Tuesday, May 10, 2005

Election post-mortem

After an interminable month of listening to our political parties bitching about one another, the election is finally over and done with. Labour is back in, albeit very bruised and battered; the Conservatives have slunk off into a corner to lick their wounds; and the Liberal Democrats are celebrating a small but significant increase in their number of seats.

I am pleased with the result. Although I voted Liberal Democrat (along with what I suspect was a sizeable proportion of the student population), I never expected them to get in. I picked them partly because my conscience would not allow me to vote for either Labour or Conservative, and partly because I feel very strongly that we need to encourage anyone willing to stand up as an alternative to the two main parties. For the sake of real democracy, we have to maintain that third option.

I may be showing my naïvité, but I am optimistic that Labour will learn from their narrow scrape to victory and will do something worthwhile in their third term. I think they have it in them to make a decent hash of it (something I seriously doubt of the Tories), and to go some way towards making up for the harm they have done in the last 4 years.

On a local level, this was a far more exciting election than I or many of my fellow students had expected. My new constituency had a Liberal Democrat MP, and still does – just. The Lib Dem candidate came in ahead of the Conservatives by a whopping 0.2%, which in real terms is only 125 votes. I can safely say that this is the first time I’ve genuinely felt that my vote made a difference – especially as Labour got a measley 8.8% here, so a tactical vote for them would effectively have been one for the Tories.

For some reason, I was under the impression that our General Election would attract very little international interest. Whilst the US presidential election always creates a stir right across the globe, somehow I assumed that we would go virtually unnoticed.

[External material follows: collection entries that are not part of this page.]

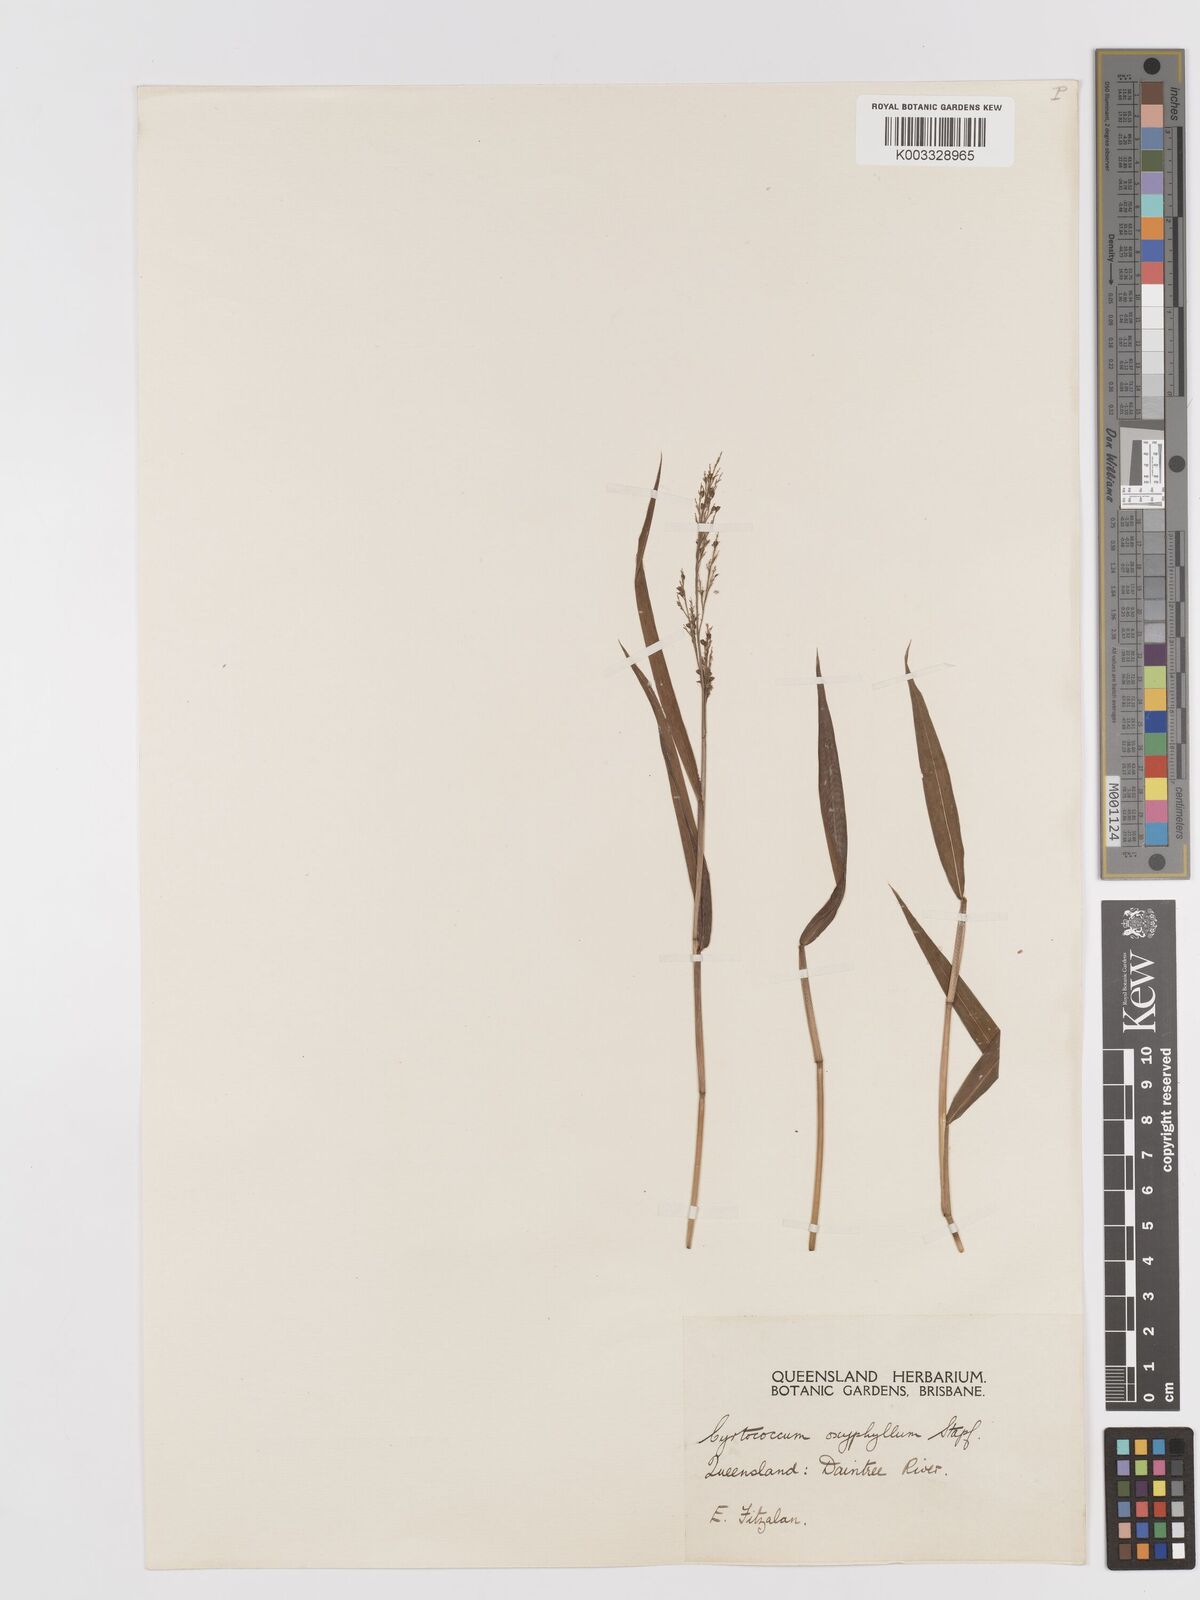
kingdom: Plantae
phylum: Tracheophyta
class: Liliopsida
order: Poales
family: Poaceae
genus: Cyrtococcum
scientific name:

I realised I was wrong yesterday when I passed a foreign language newspaper stand, and nearly every single one that I could read (about 8 different languages) had the news of Blair’s victory splashed across the front page. I find it slightly disturbing that I see my country as having so little international importance.

On the up-side, UKIP only got 2.1% here, which is both encouraging and a relief.

1 Comments:

Blogger Gatsby said...

The UK election was all over the US press as well.
What's interesting is that both liberals and Conservatives here in the US admire Tony Blair. The liberals because he is articulate, smart, and has done some good social progressive things (at least relatively). The conservatives because he stood by the US in Iraq.
In the UK, no one likes him, but labor wins anyway. Go figure!